DOCUMENT:
= Christina Thompson =

Australian-American journal editor and author

Christina Thompson is best known for her book Sea People: The Puzzle of Polynesia, which won the 2020 Australian Prime Minister's Literary Award for Nonfiction.

== Career ==
Christina Thompson was born in Lausanne, Switzerland, and grew up outside of Boston. She received her bachelor's degree in English, Phi Beta Kappa, from Dartmouth College in 1981 and her Ph.D. in English from University of Melbourne in 1990. From 1994 to 1998 she was editor of Meanjin, one of Australia's leading literary journals.

The editor of Harvard Review since 2000, she teaches in the Writing Program at Harvard University Extension, where she was awarded the James E. Conway Teaching Writing Award in 2008.

Her first book, a memoir called Come on Shore and We Will Kill and Eat You All, was published in July 2008 by Bloomsbury USA. The story of the cultural collision between Westerners and the Māori of New Zealand, it was a finalist for the 2009 NSW Premier's Literary Award and the 2010 William Saroyan International Prize for Writing.

Records from a collection:
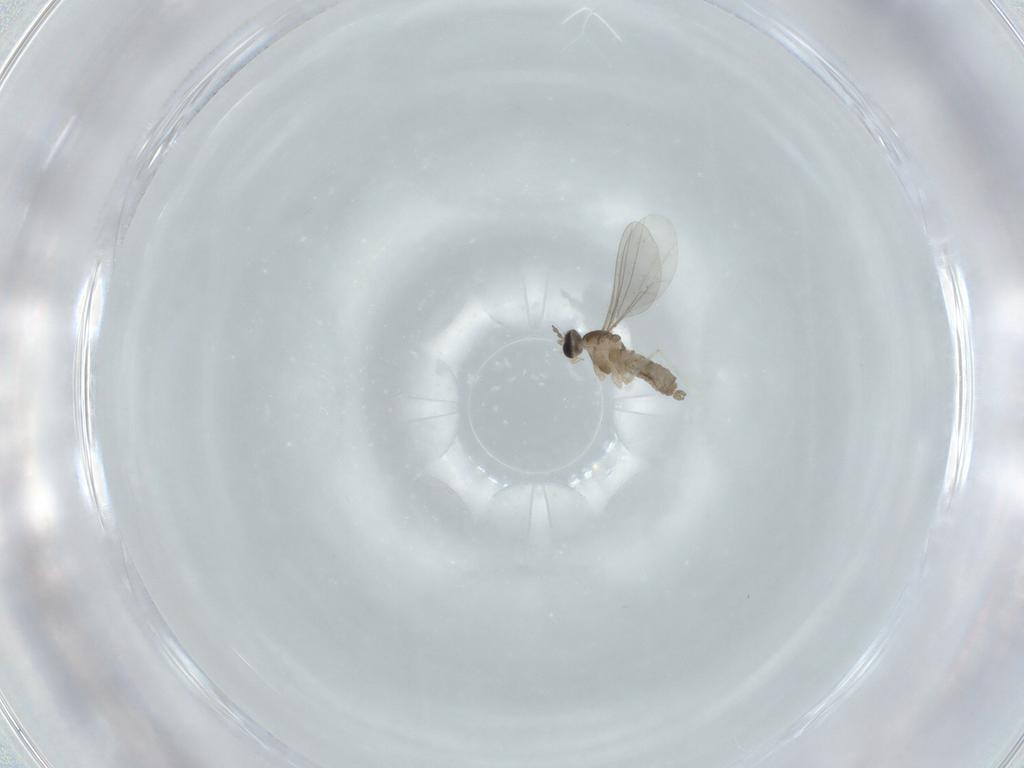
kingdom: Animalia
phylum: Arthropoda
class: Insecta
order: Diptera
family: Cecidomyiidae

WHAT IS EXPECTED:
Edit the Christina Thompson article, starting at "Australian-American journal editor" and ending at "Award for Nonfiction.", so that "author" is replaced with "writer". Work from the Christina Thompson article alone, not from the items.

EXPECTED OUTPUT:
Australian-American journal editor and writer

Christina Thompson is best known for her book Sea People: The Puzzle of Polynesia, which won the 2020 Australian Prime Minister's Literary Award for Nonfiction.